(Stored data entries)
......

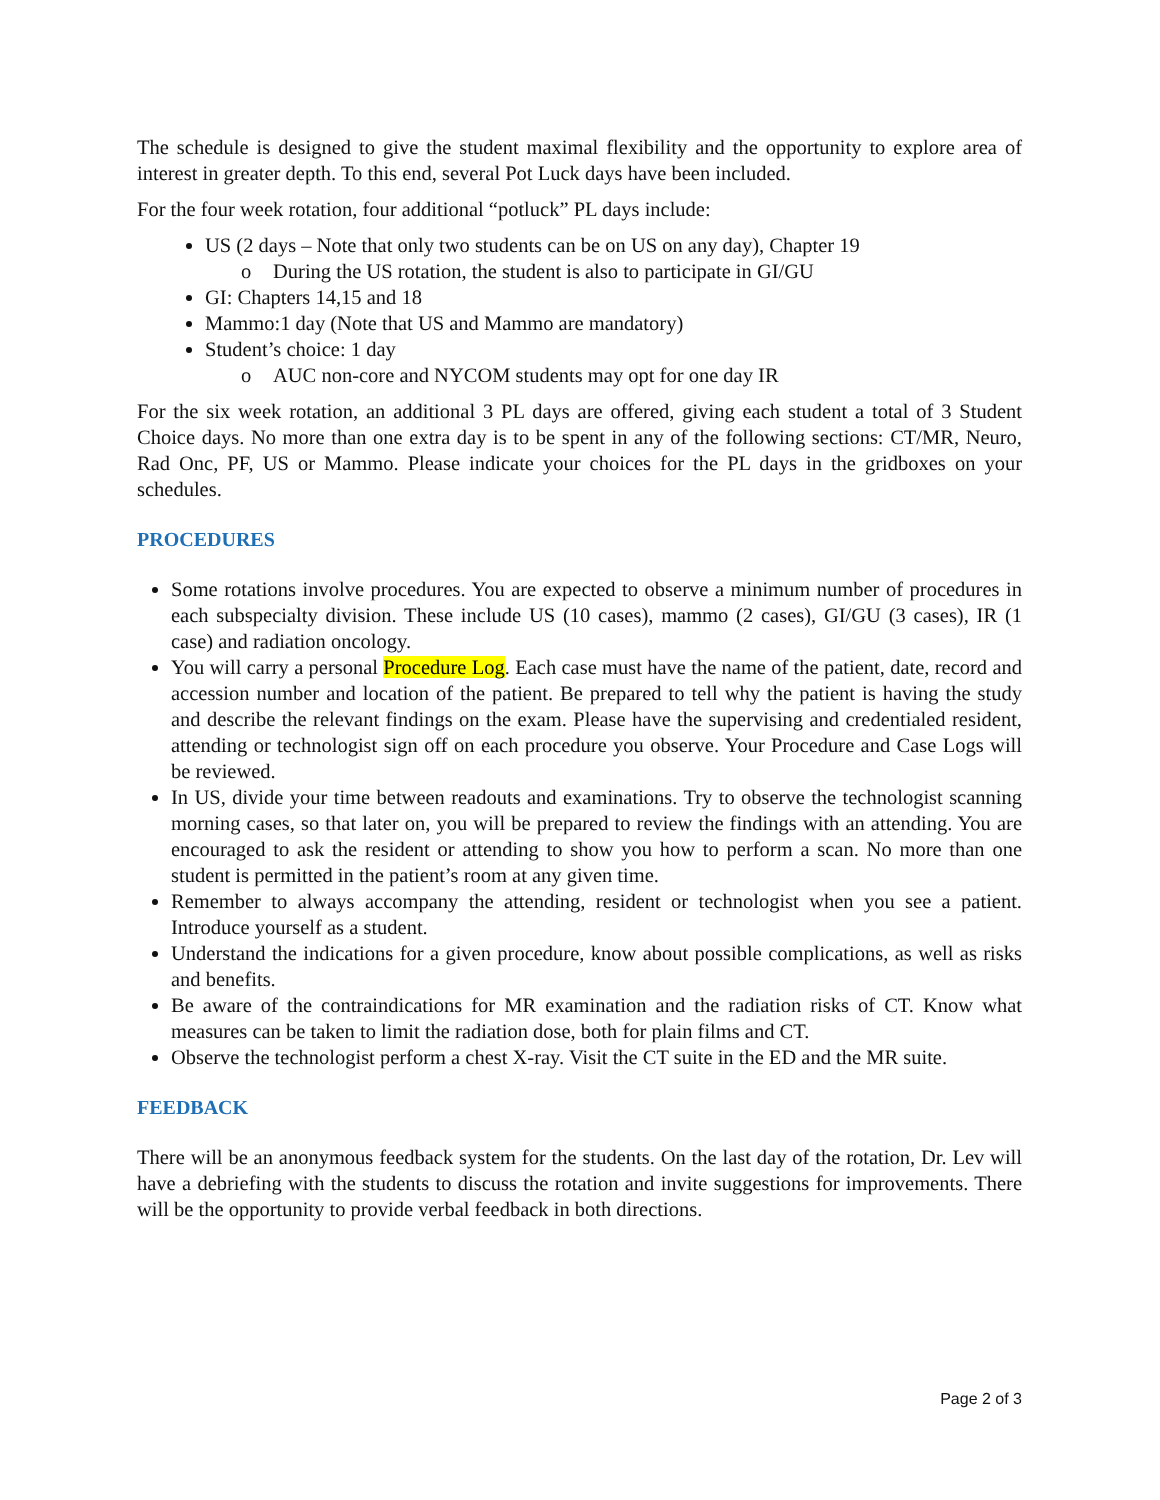The schedule is designed to give the student maximal flexibility and the opportunity to explore area of interest in greater depth. To this end, several Pot Luck days have been included.
For the four week rotation, four additional “potluck” PL days include:
US (2 days – Note that only two students can be on US on any day), Chapter 19
o During the US rotation, the student is also to participate in GI/GU
GI: Chapters 14,15 and 18
Mammo:1 day (Note that US and Mammo are mandatory)
Student’s choice: 1 day
o AUC non-core and NYCOM students may opt for one day IR
For the six week rotation, an additional 3 PL days are offered, giving each student a total of 3 Student Choice days. No more than one extra day is to be spent in any of the following sections: CT/MR, Neuro, Rad Onc, PF, US or Mammo. Please indicate your choices for the PL days in the gridboxes on your schedules.
PROCEDURES
Some rotations involve procedures. You are expected to observe a minimum number of procedures in each subspecialty division. These include US (10 cases), mammo (2 cases), GI/GU (3 cases), IR (1 case) and radiation oncology.
You will carry a personal Procedure Log. Each case must have the name of the patient, date, record and accession number and location of the patient. Be prepared to tell why the patient is having the study and describe the relevant findings on the exam. Please have the supervising and credentialed resident, attending or technologist sign off on each procedure you observe. Your Procedure and Case Logs will be reviewed.
In US, divide your time between readouts and examinations. Try to observe the technologist scanning morning cases, so that later on, you will be prepared to review the findings with an attending. You are encouraged to ask the resident or attending to show you how to perform a scan. No more than one student is permitted in the patient’s room at any given time.
Remember to always accompany the attending, resident or technologist when you see a patient. Introduce yourself as a student.
Understand the indications for a given procedure, know about possible complications, as well as risks and benefits.
Be aware of the contraindications for MR examination and the radiation risks of CT. Know what measures can be taken to limit the radiation dose, both for plain films and CT.
Observe the technologist perform a chest X-ray. Visit the CT suite in the ED and the MR suite.
FEEDBACK
There will be an anonymous feedback system for the students. On the last day of the rotation, Dr. Lev will have a debriefing with the students to discuss the rotation and invite suggestions for improvements. There will be the opportunity to provide verbal feedback in both directions.
Page 2 of 3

......

* What the task asks *
Only the lines from the one containing "Be aware of" through the last line of the records should appear, each written out exactly.

* Task result *
Be aware of the contraindications for MR examination and the radiation risks of CT. Know what measures can be taken to limit the radiation dose, both for plain films and CT.
Observe the technologist perform a chest X-ray. Visit the CT suite in the ED and the MR suite.
FEEDBACK
There will be an anonymous feedback system for the students. On the last day of the rotation, Dr. Lev will have a debriefing with the students to discuss the rotation and invite suggestions for improvements. There will be the opportunity to provide verbal feedback in both directions.
Page 2 of 3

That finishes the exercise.